News Feature | August 5, 2014

NIH Works With FDA To Fast-Track Ebola Vaccine To Clinical Trials

By Cyndi Root

NIH Works With FDA To Fast-Track Ebola Vaccine To Clinical Trials

The National Institutes of Health (NIH) has announced that it plans to move an experimental Ebola vaccine into human clinical trials in the fall of 2014. In development for many years, the NIH says that the vaccine for the deadly virus was encouraging in the primate model. The agency is working with the Food and Drug Administration (FDA) to fast-track the clinical trial and it is working with pharmaceutical companies to find a commercial partner to scale up production if the studies show positive results. Anthony Fauci, director of the National Institute of Allergy and Infectious Diseases, told USA Today, that, "We are starting to discuss some deals with pharmaceutical companies to help scale it up, so on an emergency basis, it might be available in 2015 for health workers who are putting themselves at extreme risk.”

NIH Ebola Vaccine

The NIH has been working on an Ebola vaccine for several years. It announced its first results in 2010 on an experimental vaccine that protected monkeys against two Ebola virus species that were recognized in 1976 and against a newer species identified in 2007. In January 2013, the NIH announced that a research effort with Oregon Health & Science University (OHSU) found that an experimental vaccine composed of an attenuated vesicular stomatitis virus carrying a gene that codes for an Ebola virus protein induced antibodies that protected primates. Recently, the NIH gave Thomas Geisbert, a professor at the University of Texas Medical Branch, a $26 million grant to study a man-made antibody treatment, a drug from Tekmira Pharmaceuticals, and a vaccine to prevent and treat Ebola. 

Industry Efforts

Scott Lillibridge, medical director of the U.S. Office of Foreign Disaster Assistance during the first Ebola outbreaks, said that the pharmaceutical industry has been reluctant to find treatments and vaccines because of the small demand and expectations that the the virus would cause only a few cases each year. Due to the current outbreak, pharmaceutical companies may be rethinking their strategy.
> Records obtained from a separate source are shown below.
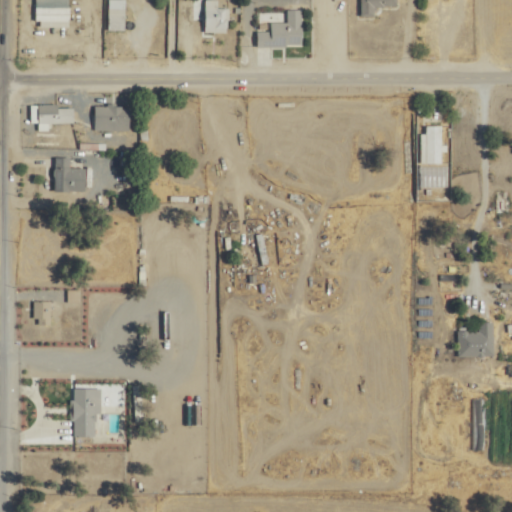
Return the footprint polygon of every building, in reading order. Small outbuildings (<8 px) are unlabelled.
[(34,0),(35,20),(41,20),(41,26),(69,26),(69,0),(34,0)] [(125,0),(108,0),(108,28),(125,29),(125,0)] [(218,0),(206,0),(207,14),(219,13),(218,0)] [(360,0),(361,15),(375,15),(375,6),(398,5),(397,0),(360,0)] [(301,9),(287,8),(287,21),(273,21),(273,41),(301,42),(301,9)] [(48,122),(75,121),(74,103),(30,105),(30,121),(38,121),(38,129),(48,129),(48,122)] [(95,128),(130,129),(130,104),(95,104),(95,128)] [(86,167),(55,166),(55,190),(86,190),(86,167)] [(277,268),(276,241),(263,242),(263,233),(257,233),(257,262),(269,262),(270,269),(277,268)] [(50,322),(51,300),(34,300),(33,321),(50,322)] [(457,356),(494,354),(493,321),(477,321),(478,329),(457,330),(457,356)] [(101,412),(101,386),(74,386),(73,434),(95,435),(95,412),(101,412)]
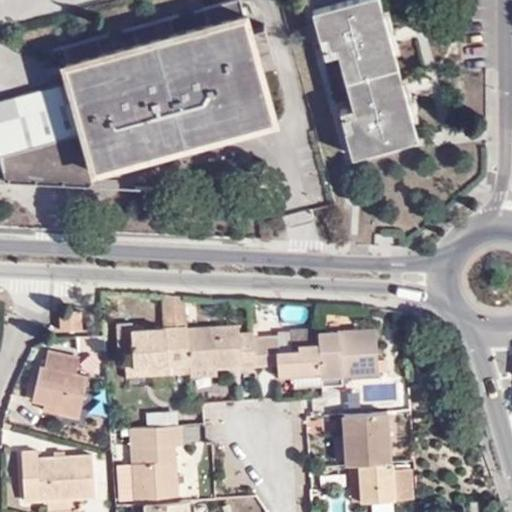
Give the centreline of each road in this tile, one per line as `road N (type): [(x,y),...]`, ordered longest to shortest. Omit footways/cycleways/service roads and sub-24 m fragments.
road 1 (secondary): [(446,262),(0,247)]
road 2 (secondary): [(51,272),(447,298)]
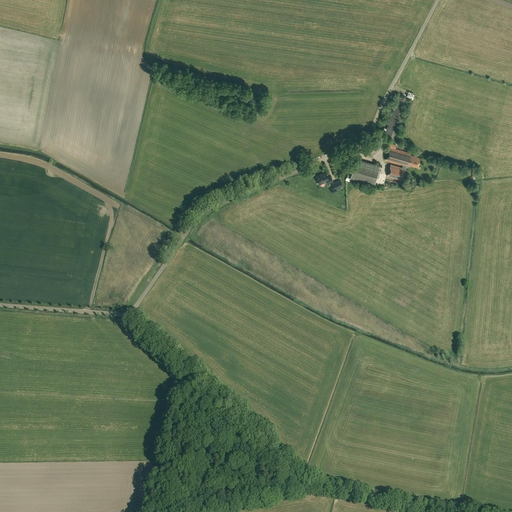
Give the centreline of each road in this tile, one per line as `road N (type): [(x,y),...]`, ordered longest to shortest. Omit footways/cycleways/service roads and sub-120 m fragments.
road 1 (unclassified): [(128,316),(206,211),(330,157),(364,151),(436,0)]
road 2 (unclassified): [(436,511),(314,484),(128,316)]
road 3 (unclassified): [(128,316),(0,305)]
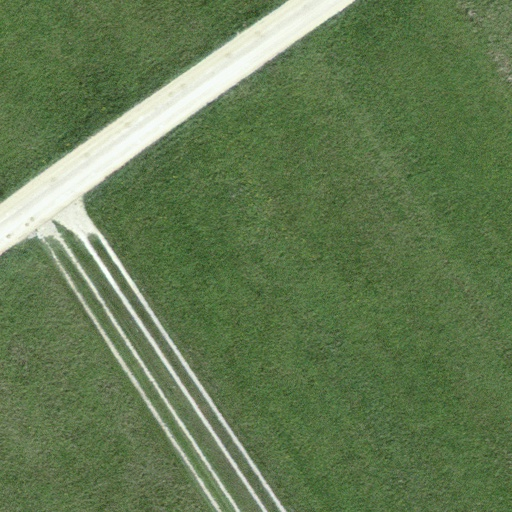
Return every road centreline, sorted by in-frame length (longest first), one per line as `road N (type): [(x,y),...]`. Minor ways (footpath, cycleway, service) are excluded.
road 1 (track): [(0,228),(321,0)]
road 2 (track): [(36,201),(229,511)]
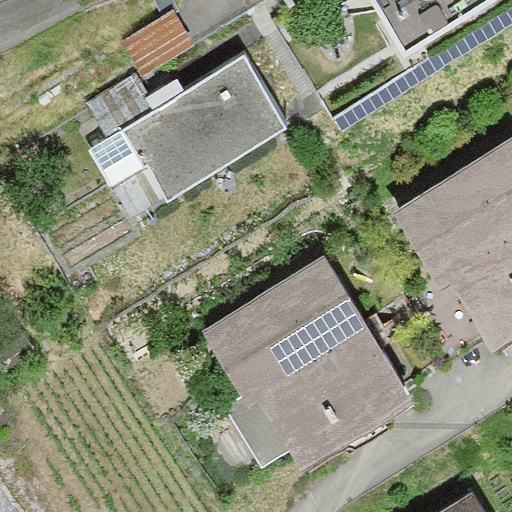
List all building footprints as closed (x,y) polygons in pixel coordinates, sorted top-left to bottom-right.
[(377,0),(416,56),(499,0),(377,0)] [(251,63),(122,139),(165,213),(295,137),(251,63)] [(511,143),(404,215),(507,368),(511,364),(511,143)] [(325,254),(211,329),(309,477),(422,403),(325,254)] [(488,511),(479,497),(456,511),(488,511)]
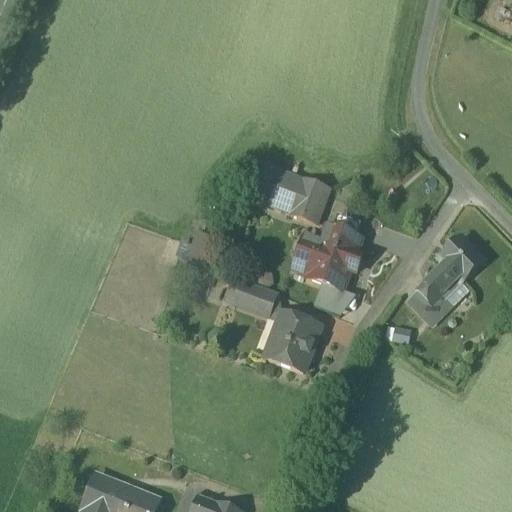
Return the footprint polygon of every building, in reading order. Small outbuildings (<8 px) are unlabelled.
[(303,185),(260,169),(245,208),(264,215),(265,212),(289,221),(303,185)] [(329,195),(303,185),(289,221),(316,230),(329,195)] [(361,246),(326,233),(320,249),(305,244),(293,274),(308,280),(307,285),(342,298),(350,277),(355,279),(362,262),(355,260),(360,246),(361,247),(361,246)] [(200,234),(188,265),(210,273),(222,242),(200,234)] [(461,242),(438,265),(444,271),(419,296),(437,315),(447,305),(441,299),(457,284),(461,288),(484,266),(461,242)] [(277,300),(243,288),(235,308),(269,321),(277,300)] [(320,334),(282,320),(273,344),(275,345),(267,364),(266,364),(265,365),(303,379),(320,334)] [(130,497),(110,490),(110,489),(96,484),(97,483),(95,482),(83,511),(156,511),(158,507),(130,496),(130,497)] [(225,511),(198,501),(193,511),(225,511)]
In July, Tekmira provided an update on the FDA’s clinical hold for its TKM-Ebola Phase I clinical program, saying that it hopes to resume studies by the end of 2014.

Ebola

Ebola is a virus with a fatality rate of up to 90 percent. The virus from West Africa spreads from an animal host to a human and spreads through person-to-person contact. It has infected over 1,300 people including health workers. There are no treatments or vaccines for the disease, which causes fever and headache and later, hemorrhaging, liver failure, and kidney failure.